In the first of two recent decisions relating to the enforcement or challenge of arbitration awards (the second is discussed below), the Hong Kong High Court has cautioned parties against mounting unmeritorious challenges to arbitration awards.
In A v R, the Respondent sought to resist enforcement of an arbitration award relying on the public policy exception in s.44 of the Arbitration Ordinance (Cap. 341). The dispute concerned a sales commission agreement and a failure by the Respondent to pay the Applicant commission for referral of a customer. The Applicant successfully pursued arbitration proceedings in Denmark and an award was published in its favour ordering the Respondent to pay US$3 million (together with interest and costs).
The Applicant sought to enforce the award in Hong Kong. The Respondent argued, amongst other things, that a liquidated damages clause in the agreement was void as a penalty clause and consequently to enforce the award would be oppressive as it would require the Respondent to pay an amount which was substantially in excess of any loss actually incurred. Reyes J dismissed the Respondent’s application as unmeritorious and ordered the Respondent to pay the Applicant’s costs on the indemnity basis.

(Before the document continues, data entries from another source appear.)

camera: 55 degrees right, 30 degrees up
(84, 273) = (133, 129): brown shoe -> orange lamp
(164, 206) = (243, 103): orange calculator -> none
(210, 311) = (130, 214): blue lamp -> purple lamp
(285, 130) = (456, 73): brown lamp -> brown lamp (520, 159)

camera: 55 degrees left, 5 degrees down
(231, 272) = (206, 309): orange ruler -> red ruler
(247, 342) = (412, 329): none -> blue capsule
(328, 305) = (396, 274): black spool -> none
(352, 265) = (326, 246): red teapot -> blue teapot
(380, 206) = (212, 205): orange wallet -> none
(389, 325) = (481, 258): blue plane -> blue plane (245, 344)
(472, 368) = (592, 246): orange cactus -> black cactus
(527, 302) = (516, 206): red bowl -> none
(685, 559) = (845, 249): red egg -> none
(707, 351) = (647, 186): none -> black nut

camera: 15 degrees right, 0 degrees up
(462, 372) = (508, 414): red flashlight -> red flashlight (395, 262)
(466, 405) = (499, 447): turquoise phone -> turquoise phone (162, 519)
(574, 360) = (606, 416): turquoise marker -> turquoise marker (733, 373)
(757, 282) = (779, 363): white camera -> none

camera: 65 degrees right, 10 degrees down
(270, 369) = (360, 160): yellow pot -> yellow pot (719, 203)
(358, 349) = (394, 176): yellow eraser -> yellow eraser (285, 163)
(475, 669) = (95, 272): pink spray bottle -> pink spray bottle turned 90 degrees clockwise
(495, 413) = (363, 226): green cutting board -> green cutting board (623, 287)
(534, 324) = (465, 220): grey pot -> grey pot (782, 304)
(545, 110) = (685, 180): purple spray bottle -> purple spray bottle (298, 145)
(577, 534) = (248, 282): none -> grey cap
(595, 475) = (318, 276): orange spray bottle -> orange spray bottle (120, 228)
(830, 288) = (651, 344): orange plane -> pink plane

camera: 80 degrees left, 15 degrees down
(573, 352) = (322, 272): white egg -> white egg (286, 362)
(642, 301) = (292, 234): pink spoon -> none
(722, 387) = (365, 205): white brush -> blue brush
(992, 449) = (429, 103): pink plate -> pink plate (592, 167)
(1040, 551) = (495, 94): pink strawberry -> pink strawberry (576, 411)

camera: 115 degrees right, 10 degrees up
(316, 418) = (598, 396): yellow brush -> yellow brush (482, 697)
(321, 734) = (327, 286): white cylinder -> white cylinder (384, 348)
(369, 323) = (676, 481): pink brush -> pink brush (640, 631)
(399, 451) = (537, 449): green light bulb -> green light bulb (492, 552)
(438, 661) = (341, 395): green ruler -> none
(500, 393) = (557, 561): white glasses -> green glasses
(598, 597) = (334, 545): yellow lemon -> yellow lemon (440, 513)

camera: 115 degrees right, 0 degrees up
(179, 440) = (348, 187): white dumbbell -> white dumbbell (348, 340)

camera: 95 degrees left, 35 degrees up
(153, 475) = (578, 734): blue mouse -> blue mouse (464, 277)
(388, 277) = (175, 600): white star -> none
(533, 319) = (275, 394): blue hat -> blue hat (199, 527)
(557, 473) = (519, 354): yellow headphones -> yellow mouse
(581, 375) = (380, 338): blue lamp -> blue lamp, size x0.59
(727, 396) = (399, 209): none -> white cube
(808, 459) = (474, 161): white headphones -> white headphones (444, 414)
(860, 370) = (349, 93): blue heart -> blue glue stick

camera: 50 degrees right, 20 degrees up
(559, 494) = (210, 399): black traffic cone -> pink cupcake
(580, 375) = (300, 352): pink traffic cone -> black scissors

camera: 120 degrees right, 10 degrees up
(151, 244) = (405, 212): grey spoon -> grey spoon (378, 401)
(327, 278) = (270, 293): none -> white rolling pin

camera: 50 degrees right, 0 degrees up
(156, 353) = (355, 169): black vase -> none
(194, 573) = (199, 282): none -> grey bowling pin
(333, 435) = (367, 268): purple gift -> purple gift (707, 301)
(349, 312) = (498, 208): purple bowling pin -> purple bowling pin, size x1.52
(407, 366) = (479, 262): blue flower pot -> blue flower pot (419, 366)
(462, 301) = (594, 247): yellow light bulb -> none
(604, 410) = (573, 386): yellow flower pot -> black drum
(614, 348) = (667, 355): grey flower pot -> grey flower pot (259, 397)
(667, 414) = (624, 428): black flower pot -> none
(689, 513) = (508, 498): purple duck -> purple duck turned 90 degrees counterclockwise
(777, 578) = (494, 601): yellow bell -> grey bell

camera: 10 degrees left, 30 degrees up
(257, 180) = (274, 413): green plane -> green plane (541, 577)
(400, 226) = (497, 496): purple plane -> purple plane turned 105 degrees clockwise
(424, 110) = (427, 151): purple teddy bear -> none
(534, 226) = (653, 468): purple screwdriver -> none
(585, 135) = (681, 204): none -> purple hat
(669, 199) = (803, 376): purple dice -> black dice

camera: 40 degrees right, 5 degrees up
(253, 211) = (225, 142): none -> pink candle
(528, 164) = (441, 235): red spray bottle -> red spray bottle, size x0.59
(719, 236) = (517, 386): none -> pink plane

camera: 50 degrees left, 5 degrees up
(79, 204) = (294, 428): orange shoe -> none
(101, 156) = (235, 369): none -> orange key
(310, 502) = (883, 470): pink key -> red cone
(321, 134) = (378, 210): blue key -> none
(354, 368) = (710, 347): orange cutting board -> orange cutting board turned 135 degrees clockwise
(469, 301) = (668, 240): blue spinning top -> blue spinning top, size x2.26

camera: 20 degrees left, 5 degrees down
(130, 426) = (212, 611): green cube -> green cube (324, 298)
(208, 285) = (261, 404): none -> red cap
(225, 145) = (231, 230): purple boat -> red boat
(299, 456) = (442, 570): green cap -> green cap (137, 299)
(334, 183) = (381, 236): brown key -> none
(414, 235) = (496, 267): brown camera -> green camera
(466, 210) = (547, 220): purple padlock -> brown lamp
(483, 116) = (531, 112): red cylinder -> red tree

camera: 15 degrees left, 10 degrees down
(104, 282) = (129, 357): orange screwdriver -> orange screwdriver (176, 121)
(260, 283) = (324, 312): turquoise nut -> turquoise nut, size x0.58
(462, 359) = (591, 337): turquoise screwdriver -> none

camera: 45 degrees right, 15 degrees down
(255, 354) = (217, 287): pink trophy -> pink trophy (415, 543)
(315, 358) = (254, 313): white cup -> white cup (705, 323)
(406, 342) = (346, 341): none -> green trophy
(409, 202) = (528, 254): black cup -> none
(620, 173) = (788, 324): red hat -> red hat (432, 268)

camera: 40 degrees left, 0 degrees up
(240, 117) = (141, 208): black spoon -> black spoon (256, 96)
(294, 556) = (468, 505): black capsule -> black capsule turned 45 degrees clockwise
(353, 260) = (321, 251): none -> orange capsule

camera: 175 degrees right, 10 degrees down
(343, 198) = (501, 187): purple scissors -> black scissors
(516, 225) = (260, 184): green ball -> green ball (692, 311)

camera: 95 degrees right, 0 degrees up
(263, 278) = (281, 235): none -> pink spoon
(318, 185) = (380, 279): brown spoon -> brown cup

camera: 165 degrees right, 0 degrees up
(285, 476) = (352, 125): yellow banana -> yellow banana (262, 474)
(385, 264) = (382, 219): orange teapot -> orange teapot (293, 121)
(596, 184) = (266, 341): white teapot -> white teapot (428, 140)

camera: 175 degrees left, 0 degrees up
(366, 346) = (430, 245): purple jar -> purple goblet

Of interest is the consideration Reyes J gave to the Civil Justice Reform (CJR). The CJR was rolled out in Hong Kong on 2 April and aims to increase the cost-effectiveness of civil litigation proceedings, reduce delays, and to ensure the fair distribution of court resources. These objectives require the courts actively to manage cases at an earlier stage and require the parties to help the courts to do so. In A v R the Court concluded that by mounting an unfounded challenge to an arbitration award, a party would be failing to comply with its obligation to further the underlying objectives of the CJR, in particular the duty to assist the Court in the just, cost-effective and efficient resolution of a dispute. As a result, an indemnity costs order would automatically follow, unless special circumstances applied.